When were the times in your career that you felt like a mentor would have been the most helpful?

While I have found mentorship very beneficial through transitions in my career, I have found recently that it is so vital for me making the step from a good illustrator to a great one. In fact, I realize now that unless I seek out and connect with better artists I will never truly become the best I can be.

What types of things do you talk about most with your mentors?

I would say the main thing I speak about with my mentors is the why to what I do. I have found that if the reason for my work is very clear to me, most other aspects of what I do take care of themselves. That being said, it has been incredibly helpful to review work, discuss what projects would yield the best results, how to better myself and how to keep myself fueled and inspired.

Christian Rudman

Christian is a Portland-based Photographer and Designer who started a successful studio.

What role has mentorship played in your career?

When I began actively pursuing photography in 2008 I was learning on my own trying to nail down the basics and I shot a lot of shitty photos. Then I decided I wanted to try out some photography courses at my local community college. Took an intro and lab class and after a semester decided that school taught was not my thing. I began to really dive into photography by teaching myself through online tutorials and youtube videos.

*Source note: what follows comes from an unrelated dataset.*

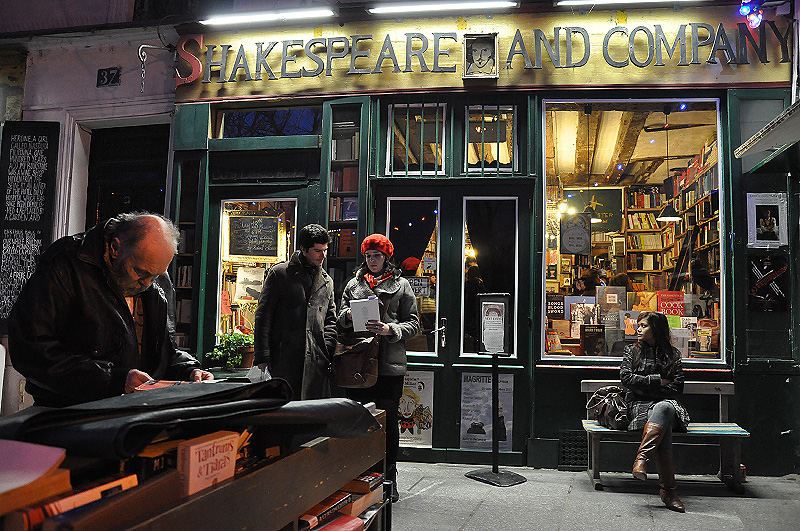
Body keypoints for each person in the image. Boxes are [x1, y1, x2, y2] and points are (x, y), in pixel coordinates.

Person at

I became a decent photographer after a couple years and started working, but I didn’t really start hitting my stride until I struck up a mentorship with a guy named Bush. He was a documentary storyteller for a media team that worked in written, photo, and film documentary story production. I did a two year residency with him and learned more in those two years than I could have ever learned on my own. If I had my way and never allowed someone else to have input in my creativity and methods I would not have grown as well as I have in my skills. I wouldn’t be decent artist and I definitely would not be as well rounded of a storyteller.

What tips do you have for someone just getting started on their creative journey?

Be willing to be vulnerable and allow someone to have input in your creative process, you will never regret it. Always seek to learn from others who have walked the path you are walking down, it will help you avoid so many mistakes in your professional career and show you a better way to be the artist you will become. Invite great people into your life and it will make you a better person. Invite great artists into your art and it will make you a better artist.

Geremy Mumenthaler

Geremy is an LA-based Product Designer who was the first employee at Noun Project

Do you have any stories about how mentorship has been helpful or impactful to you in your career?

One of the most helpful reminders my mentor would suggest was to get off my computer and get back to working with my hands. It was a simple and always helped me sort through the ideas I was working on. I think of that advice most days now and it keeps me from staying in my bubble.

When were the times in your career that you felt like a mentor would have been the most helpful?

Mentorship really paid off when I was presenting my ideas to big clients for the first time. Having someone who had experience to give me confidence in my work, and tips on how to better communicate my ideas was invaluable. Through observation and discussion, I quickly learned the ins and outs of sharing my ideas, something I do on a daily basis.

What types of things do you talk about most with your mentors?

Mentorship is more than asking a few questions, much like therapy, it helps you solidify the skills and ideas you already have. It’s power is in creating a relationship with someone you trust who will honestly nudge you into the right direction, and keep you from wasting time on the unimportant things. Mentorship is the most important thing anyone can do to improve themselves.